Anne, widow of Sir John Packington, by will of 1559 left to the Clothworkers' Company of London the profits of a copyhold house and land in the Prebend manor, £16 16s. 9d. a year, for charitable purposes. The Company also acquired an adjoining 34 a., which became confused with the Packington land (fn. 52a) and may have included land said in 1659 to have once belonged to Henry Swinnerton, followed by John Cruth. (fn. 53a) In 1649 the Company paid an annual quitrent of £1 13s. 9d. to the prebendary and a fine of £ 11 1s. 8d. every 20 years. (fn. 54a) In 1659 the CLOTH-WORKERS' estate included the Crown inn in Boon's Lane and another building near it, c. 50 a., and the Clothworkers' ten almshouses. (fn. 55a) In the late 18th century the estate was 57 3/4 a., excluding the two sets of almshouses and other houses in Lower Street, most of it between Frog Lane and the parish boundary. (fn. 56a) In 1819 2 3/4 a. were taken by the Regent's Canal Co. In 1827 an arbitrary division of the charity land from the corporate land was made. The Company gave the lords of the manor, the Ecclesiastical Commissioners, 2 a. for enfranchisement in 1845. (fn. 57a) Building on the estate began soon afterwards and was finished by the early 1860s. (fn. 58a) The charity estate was taken for Packington and Dame streets; the corporate land lay north-east up to New North Road, with a small block in St. Peter's Street.
HIGHBURY WOODS or CREAM HALL estate was formed from Highbury wood and Little St. John's wood, which were part of the manor of Highbury and had belonged to the hospital of St. John of Jerusalem until the Dissolution. (fn. 59a) The Crown let the two woods, estimated at 33 a. each to William Dodington for 21 years in 1570. (fn. 60a) Leases in reversion for 21 years were granted in 1583 to Matthew Martin, the holder in 1604, and in 1590 to James Harden, one of the queen's musicians. (fn. 61a) In 1594 a lease was granted to Sir John Fortescue for 60 years from 1625 at the same rents, reserving great trees and oaks. (fn. 62a) Sir John sold it to Sir John Spencer and it passed in turn to William Halliday, then in 1623 to his widow Susanna, who left her leaseholds to her younger daughter Anne Halliday (d. 1657), wife of Sir Henry Mildmay. (fn. 63a) Anne left the leaseholds in trust for her son William Mildmay, who was still the beneficiary in 1681. (fn. 64a) In 1651 the fee simple of Highbury wood, estimated at 43 1/2 a., and Little St. John's wood, estimated at 35 a., had been sold to Henry Mildmay, second son of Sir Henry, and Richard Clutterbuck of London, merchant, (fn. 65a) but it was repossessed by the Crown at the Restoration, and a lease for 31 years from 1685 on the same terms as Fortescue's was granted in 1670 to Thomas Windham on the nomination of his wife Elizabeth, who had helped Charles II to escape after the battle of Worcester. (fn. 66a)

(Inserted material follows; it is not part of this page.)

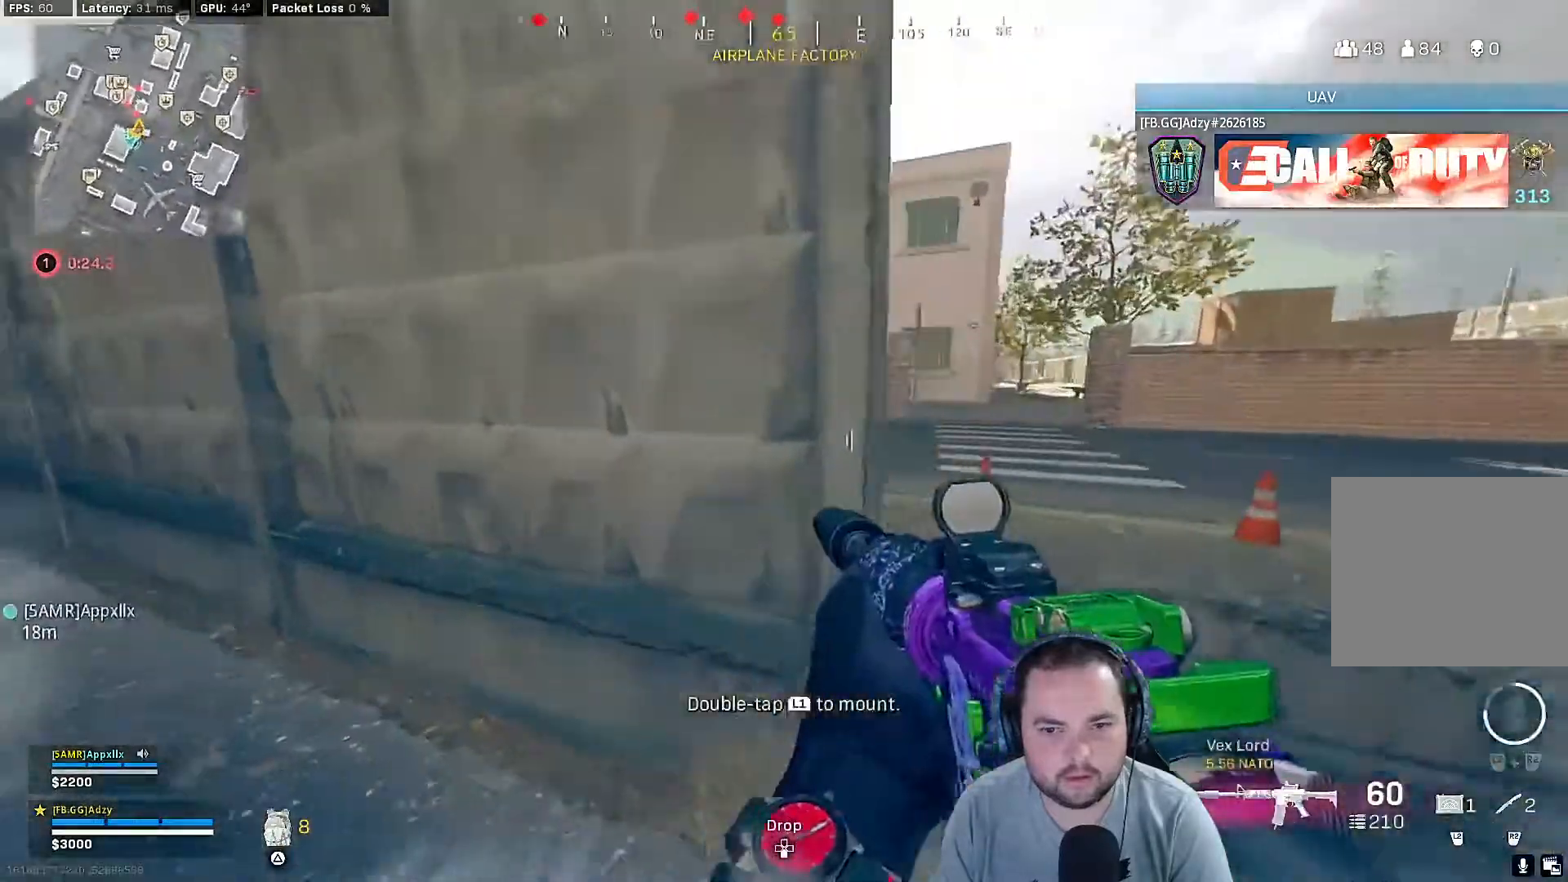
{"buttons": [], "left_stick": "right", "right_stick": "left", "events": []}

In 1685 Windham assigned his lease to Anthony Guidott of Lincoln's Inn, whose nephew and namesake was granted a new lease for 31 years from 1714. (fn. 67a) A lease in reversion was granted in 1735 to Anthony's widow Alice and William Guidott for 21 years from 1745, and another in 1759 to Alice Guidott for 23 years from 1767. (fn. 68a) In 1755 her executor sold her interest in the two woods to John Dawes, who in 1776 secured a new lease of 31 years. (fn. 69a) Dawes's son John sold the lease in 1789 to Isaac Walker, together with 45 a. of Highbury demesne and the lease of London Fields. In 1798 Walker assigned the house built on the estate called Cream Hall and 45 1/2 a. formerly Highbury wood to Alexander Aubert. (fn. 70a) A lease of the 45 1/2 a. was granted by the Crown to John Bentley in 1807 at the nomination of Aubert's executrix, for 28 years, and the freehold was sold in 1818 to Jesse Gregson in trust for Robert Felton of Highbury House, who already held a mortgage of Bentley's lease. Felton died bankrupt in 1818 and his estate was sold in 1819. Part was acquired for building in 1824. (fn. 71a) Highbury wood lay between the south end of the later Blackstock Road and Highbury Hill and included the site of Arsenal F.C. ground. A new lease of Little St. John's wood was made to John or James Walker for a term expiring in 1836, when the freehold was auctioned in ten lots to nine purchasers. (fn. 72a) The wood, bounded on the north-east by the later Blackstock Road, formed the site of Ambler and Monsell roads and the G.N.R. sidings.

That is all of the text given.